#### [Problem statement]
Could you render every line of the rows below as a numbered list, leaving out the blank lines?

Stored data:
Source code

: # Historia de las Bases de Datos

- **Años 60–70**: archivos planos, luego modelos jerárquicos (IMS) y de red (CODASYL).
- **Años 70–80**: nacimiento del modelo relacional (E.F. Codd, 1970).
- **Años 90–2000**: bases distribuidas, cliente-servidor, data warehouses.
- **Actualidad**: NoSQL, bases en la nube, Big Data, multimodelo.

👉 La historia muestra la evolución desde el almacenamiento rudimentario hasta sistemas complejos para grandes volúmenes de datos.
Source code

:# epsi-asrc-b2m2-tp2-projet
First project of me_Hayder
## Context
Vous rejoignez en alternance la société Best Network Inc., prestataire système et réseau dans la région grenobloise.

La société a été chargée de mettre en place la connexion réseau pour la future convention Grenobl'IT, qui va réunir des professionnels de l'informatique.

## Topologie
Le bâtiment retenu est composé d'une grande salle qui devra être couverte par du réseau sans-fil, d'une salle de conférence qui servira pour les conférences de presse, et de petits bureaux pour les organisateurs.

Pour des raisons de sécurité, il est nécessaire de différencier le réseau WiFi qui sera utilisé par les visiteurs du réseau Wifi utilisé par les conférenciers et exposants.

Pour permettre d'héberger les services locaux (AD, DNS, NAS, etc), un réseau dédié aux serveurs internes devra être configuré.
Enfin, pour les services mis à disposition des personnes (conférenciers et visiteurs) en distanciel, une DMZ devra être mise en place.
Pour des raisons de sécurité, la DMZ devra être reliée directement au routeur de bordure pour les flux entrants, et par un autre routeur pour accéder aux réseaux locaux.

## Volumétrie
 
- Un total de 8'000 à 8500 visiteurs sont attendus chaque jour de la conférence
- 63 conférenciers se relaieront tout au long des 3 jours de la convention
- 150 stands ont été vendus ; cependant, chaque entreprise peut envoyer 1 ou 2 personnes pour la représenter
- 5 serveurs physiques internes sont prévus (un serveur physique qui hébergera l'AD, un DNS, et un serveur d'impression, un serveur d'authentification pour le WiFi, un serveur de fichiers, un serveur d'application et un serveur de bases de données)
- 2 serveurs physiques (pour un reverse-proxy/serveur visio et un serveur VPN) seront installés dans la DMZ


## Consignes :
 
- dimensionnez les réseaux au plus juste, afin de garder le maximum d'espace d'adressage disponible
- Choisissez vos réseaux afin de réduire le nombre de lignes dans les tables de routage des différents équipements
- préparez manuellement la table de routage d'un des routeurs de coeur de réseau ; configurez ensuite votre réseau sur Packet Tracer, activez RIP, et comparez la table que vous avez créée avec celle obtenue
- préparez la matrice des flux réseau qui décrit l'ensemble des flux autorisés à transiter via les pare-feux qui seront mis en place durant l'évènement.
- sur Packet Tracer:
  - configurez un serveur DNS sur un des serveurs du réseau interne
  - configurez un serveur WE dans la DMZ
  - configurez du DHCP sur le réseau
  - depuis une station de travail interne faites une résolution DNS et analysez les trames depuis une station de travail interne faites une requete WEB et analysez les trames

#### [Answer space]
1. Source code
2. : # Historia de las Bases de Datos
3. - **Años 60–70**: archivos planos, luego modelos jerárquicos (IMS) y de red (CODASYL).
4. - **Años 70–80**: nacimiento del modelo relacional (E.F. Codd, 1970).
5. - **Años 90–2000**: bases distribuidas, cliente-servidor, data warehouses.
6. - **Actualidad**: NoSQL, bases en la nube, Big Data, multimodelo.
7. 👉 La historia muestra la evolución desde el almacenamiento rudimentario hasta sistemas complejos para grandes volúmenes de datos.
8. Source code
9. :# epsi-asrc-b2m2-tp2-projet
10. First project of me_Hayder
11. ## Context
12. Vous rejoignez en alternance la société Best Network Inc., prestataire système et réseau dans la région grenobloise.
13. La société a été chargée de mettre en place la connexion réseau pour la future convention Grenobl'IT, qui va réunir des professionnels de l'informatique.
14. ## Topologie
15. Le bâtiment retenu est composé d'une grande salle qui devra être couverte par du réseau sans-fil, d'une salle de conférence qui servira pour les conférences de presse, et de petits bureaux pour les organisateurs.
16. Pour des raisons de sécurité, il est nécessaire de différencier le réseau WiFi qui sera utilisé par les visiteurs du réseau Wifi utilisé par les conférenciers et exposants.
17. Pour permettre d'héberger les services locaux (AD, DNS, NAS, etc), un réseau dédié aux serveurs internes devra être configuré.
18. Enfin, pour les services mis à disposition des personnes (conférenciers et visiteurs) en distanciel, une DMZ devra être mise en place.
19. Pour des raisons de sécurité, la DMZ devra être reliée directement au routeur de bordure pour les flux entrants, et par un autre routeur pour accéder aux réseaux locaux.
20. ## Volumétrie
21. - Un total de 8'000 à 8500 visiteurs sont attendus chaque jour de la conférence
22. - 63 conférenciers se relaieront tout au long des 3 jours de la convention
23. - 150 stands ont été vendus ; cependant, chaque entreprise peut envoyer 1 ou 2 personnes pour la représenter
24. - 5 serveurs physiques internes sont prévus (un serveur physique qui hébergera l'AD, un DNS, et un serveur d'impression, un serveur d'authentification pour le WiFi, un serveur de fichiers, un serveur d'application et un serveur de bases de données)
25. - 2 serveurs physiques (pour un reverse-proxy/serveur visio et un serveur VPN) seront installés dans la DMZ
26. ## Consignes :
27. - dimensionnez les réseaux au plus juste, afin de garder le maximum d'espace d'adressage disponible
28. - Choisissez vos réseaux afin de réduire le nombre de lignes dans les tables de routage des différents équipements
29. - préparez manuellement la table de routage d'un des routeurs de coeur de réseau ; configurez ensuite votre réseau sur Packet Tracer, activez RIP, et comparez la table que vous avez créée avec celle obtenue
30. - préparez la matrice des flux réseau qui décrit l'ensemble des flux autorisés à transiter via les pare-feux qui seront mis en place durant l'évènement.
31. - sur Packet Tracer:
32.   - configurez un serveur DNS sur un des serveurs du réseau interne
33.   - configurez un serveur WE dans la DMZ
34.   - configurez du DHCP sur le réseau
35.   - depuis une station de travail interne faites une résolution DNS et analysez les trames depuis une station de travail interne faites une requete WEB et analysez les trames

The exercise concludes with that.